Though the CHEA was groundbreaking for its time in 1988, much has changed since that time. Davidson notes that many states don't have something close to the CHEA in place.

Rep. B.R. Skelton of Pickens has introduced legislation to reform the CHEA in the South Carolina House, SC H3435.

“It would be an amendment to the current CHEA, and we've reviewed the bill, and it attacks three very specific issues,” Davidson said. “The compliance issue, which is making sure everyone fills out the paperwork so that we really know what's happening. It also tackles teacher training, which is phenomenal, to make sure teachers get the training they need to have these conversations for young people and that they get training every few years to keep their skills up to date.

“Then he's also taking into account the textbooks and materials and making sure those are medically accurate and updated regularly. Also that there is consistency through all of the districts and that they're all at the same level.”

The standards in the CHEA were updated in 1999, Laurence said, and Aiken County has adapted as needed.

“I don't know if we've really changed, but we have made sure all of our teachers have the knowledge and background they need,” he said. “ ... One thing that we've done, and I've noticed in the proposed changes to the law, is that they've struck the line about male and female students being taught separately. I think they're just getting rid of the requirement, but we've been doing that, and we have elementary schools that didn't have a male teacher, but they wanted someone to teach the boys. So we recruit from other schools or bring in someone with a background that can do it.”

However, the changes that were made previously and will continue to be made are necessary, he said.

“Obviously, over time, our society in general has changed. In '88, we were different from we are now,” Laurence said. “So we deal with a lot more health issues in general. But, certainly, the problems with teen pregnancy and STDs are more obvious to people now. People see it all around them, and we've tried to stay clear with it. I like the way the law and standards are written to make sure we have open conversations with students and that it centers on positive ways to prevent them.

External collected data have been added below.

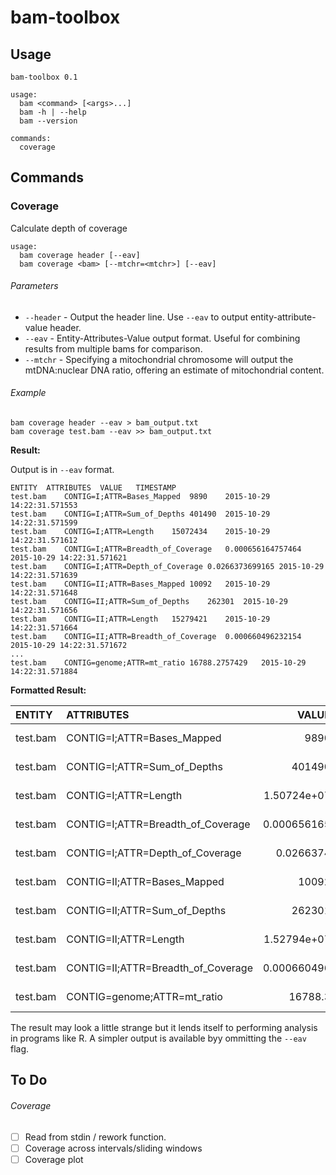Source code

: # bam-toolbox



## Usage

    bam-toolbox 0.1

    usage:
      bam <command> [<args>...]
      bam -h | --help
      bam --version

    commands:
      coverage

## Commands

### Coverage

Calculate depth of coverage 

```
usage:
  bam coverage header [--eav]
  bam coverage <bam> [--mtchr=<mtchr>] [--eav]
```

###### Parameters

* `--header` - Output the header line. Use `--eav` to output entity-attribute-value header.
* `--eav` - Entity-Attributes-Value output format. Useful for combining results from multiple bams for comparison.
* `--mtchr` - Specifying a mitochondrial chromosome will output the mtDNA:nuclear DNA ratio, offering an estimate of mitochondrial content.

###### Example

```
bam coverage header --eav > bam_output.txt
bam coverage test.bam --eav >> bam_output.txt
```

__Result:__

Output is in `--eav` format.

```
ENTITY  ATTRIBUTES  VALUE   TIMESTAMP
test.bam    CONTIG=I;ATTR=Bases_Mapped  9890    2015-10-29 14:22:31.571553
test.bam    CONTIG=I;ATTR=Sum_of_Depths 401490  2015-10-29 14:22:31.571599
test.bam    CONTIG=I;ATTR=Length    15072434    2015-10-29 14:22:31.571612
test.bam    CONTIG=I;ATTR=Breadth_of_Coverage   0.000656164757464   2015-10-29 14:22:31.571621
test.bam    CONTIG=I;ATTR=Depth_of_Coverage 0.0266373699165 2015-10-29 14:22:31.571639
test.bam    CONTIG=II;ATTR=Bases_Mapped 10092   2015-10-29 14:22:31.571648
test.bam    CONTIG=II;ATTR=Sum_of_Depths    262301  2015-10-29 14:22:31.571656
test.bam    CONTIG=II;ATTR=Length   15279421    2015-10-29 14:22:31.571664
test.bam    CONTIG=II;ATTR=Breadth_of_Coverage  0.000660496232154   2015-10-29 14:22:31.571672
...
test.bam    CONTIG=genome;ATTR=mt_ratio 16788.2757429   2015-10-29 14:22:31.571884
```

__Formatted Result:__

| ENTITY   | ATTRIBUTES                         |            VALUE | TIMESTAMP                  |
|:---------|:-----------------------------------|-----------------:|:---------------------------|
| test.bam | CONTIG=I;ATTR=Bases_Mapped         |   9890           | 2015-10-29... |
| test.bam | CONTIG=I;ATTR=Sum_of_Depths        | 401490           | 2015-10-29... |
| test.bam | CONTIG=I;ATTR=Length               |      1.50724e+07 | 2015-10-29... |
| test.bam | CONTIG=I;ATTR=Breadth_of_Coverage  |      0.000656165 | 2015-10-29... |
| test.bam | CONTIG=I;ATTR=Depth_of_Coverage    |      0.0266374   | 2015-10-29... |
| test.bam | CONTIG=II;ATTR=Bases_Mapped        |  10092           | 2015-10-29... |
| test.bam | CONTIG=II;ATTR=Sum_of_Depths       | 262301           | 2015-10-29... |
| test.bam | CONTIG=II;ATTR=Length              |      1.52794e+07 | 2015-10-29... |
| test.bam | CONTIG=II;ATTR=Breadth_of_Coverage |      0.000660496 | 2015-10-29... |
| test.bam | CONTIG=genome;ATTR=mt_ratio        |  16788.3         | 2015-10-29... |

The result may look a little strange but it lends itself to performing analysis in programs like R. A simpler output is available byy ommitting the `--eav` flag.



## To Do

###### Coverage

* [ ] Read from stdin / rework function.
* [ ] Coverage across intervals/sliding windows
* [ ] Coverage plot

We stick to those standards, and when you start deviating from them is when you have problems.”

Going forward, Davidson and Tell Them S.C. hope to continue educating the community.

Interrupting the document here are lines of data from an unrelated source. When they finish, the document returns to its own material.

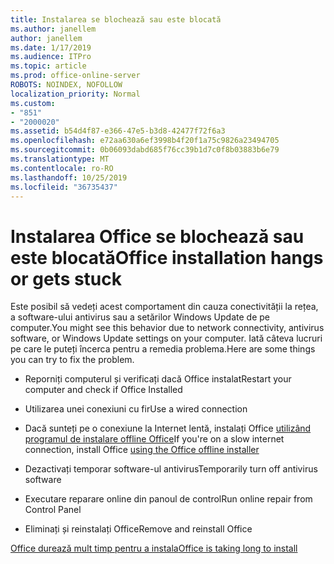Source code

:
 ```yaml
---
title: Instalarea se blochează sau este blocată
ms.author: janellem
author: janellem
ms.date: 1/17/2019
ms.audience: ITPro
ms.topic: article
ms.prod: office-online-server
ROBOTS: NOINDEX, NOFOLLOW
localization_priority: Normal
ms.custom:
- "851"
- "2000020"
ms.assetid: b54d4f87-e366-47e5-b3d8-42477f72f6a3
ms.openlocfilehash: e72aa630a6ef3998b4f20f1a75c9826a23494705
ms.sourcegitcommit: 0b06093dabd685f76cc39b1d7c0f8b03883b6e79
ms.translationtype: MT
ms.contentlocale: ro-RO
ms.lasthandoff: 10/25/2019
ms.locfileid: "36735437"
---
```

# <a name="office-installation-hangs-or-gets-stuck"></a><span data-ttu-id="70468-102">Instalarea Office se blochează sau este blocată</span><span class="sxs-lookup"><span data-stu-id="70468-102">Office installation hangs or gets stuck</span></span>

<span data-ttu-id="70468-103">Este posibil să vedeți acest comportament din cauza conectivității la rețea, a software-ului antivirus sau a setărilor Windows Update de pe computer.</span><span class="sxs-lookup"><span data-stu-id="70468-103">You might see this behavior due to network connectivity, antivirus software, or Windows Update settings on your computer.</span></span> <span data-ttu-id="70468-104">Iată câteva lucruri pe care le puteți încerca pentru a remedia problema.</span><span class="sxs-lookup"><span data-stu-id="70468-104">Here are some things you can try to fix the problem.</span></span>
  
- <span data-ttu-id="70468-105">Reporniți computerul și verificați dacă Office instalat</span><span class="sxs-lookup"><span data-stu-id="70468-105">Restart your computer and check if Office Installed</span></span>

- <span data-ttu-id="70468-106">Utilizarea unei conexiuni cu fir</span><span class="sxs-lookup"><span data-stu-id="70468-106">Use a wired connection</span></span>

- <span data-ttu-id="70468-107">Dacă sunteți pe o conexiune la Internet lentă, instalați Office [utilizând programul de instalare offline Office](https://support.office.com/article/f0a85fe7-118f-41cb-a791-d59cef96ad1c?wt.mc_id=Alchemy_ClientDIA)</span><span class="sxs-lookup"><span data-stu-id="70468-107">If you're on a slow internet connection, install Office [using the Office offline installer](https://support.office.com/article/f0a85fe7-118f-41cb-a791-d59cef96ad1c?wt.mc_id=Alchemy_ClientDIA)</span></span>

- <span data-ttu-id="70468-108">Dezactivați temporar software-ul antivirus</span><span class="sxs-lookup"><span data-stu-id="70468-108">Temporarily turn off antivirus software</span></span>

- <span data-ttu-id="70468-109">Executare reparare online din panoul de control</span><span class="sxs-lookup"><span data-stu-id="70468-109">Run online repair from Control Panel</span></span>

- <span data-ttu-id="70468-110">Eliminați și reinstalați Office</span><span class="sxs-lookup"><span data-stu-id="70468-110">Remove and reinstall Office</span></span>

[<span data-ttu-id="70468-111">Office durează mult timp pentru a instala</span><span class="sxs-lookup"><span data-stu-id="70468-111">Office is taking long to install</span></span>](https://support.office.com/article/0f09f357-3fef-42a6-b8aa-cef4c6c44bdf?wt.mc_id=Alchemy_ClientDIA)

“We have been holding forums throughout the state, one was in Greenville, one was in Clemson and we have our third in Columbia on Thursday and our fourth in Charleston,” she said. “They are really meant to bring the community together. ... What has been really wonderful is that we've had amazing panelists, and we've been able to broadcast them through our website, Facebook and Ustream.”

To view SC H3435, visit legiscan.com/SC/bill/H3435/2013.

To view and watch broadcasts of Tell Them S.C.'s forums, visit bit.ly/zzPtXi.

More on the CHEA

The Comprehensive Health Education Act was enacted in 1988. Its purpose was to ensure that South Carolina students received an age-appropriate, comprehensive education program developed with community control in compliance with the provisions of the law.

What students are taught:

Grades Kindergarten through Five (elementary school)

• Topics included in comprehensive health education are, among other things: community health, nutrition, personal health, dental health, growth and development and accident prevention.

• Age-appropriate instruction in reproductive health may be included at the discretion of the local school board. Discussion of the methods of contraception before the sixth grade is not permitted.

Grades Six through Eight (middle school)

• Health education MUST include all topics included in grades kindergarten through five in addition to environmental health, substance abuse, mental and emotional health, and reproductive health education. Information on sexually transmitted diseases is to be included.

• The local school board, guided by their local CHEA Advisory Committee may include instruction on family life education or pregnancy prevention.

Grades Nine through Twelve (high school)

•One time during their four years of high school, each student shall receive at least 12 hours (750 minutes) of reproductive health education and pregnancy prevention education as defined above.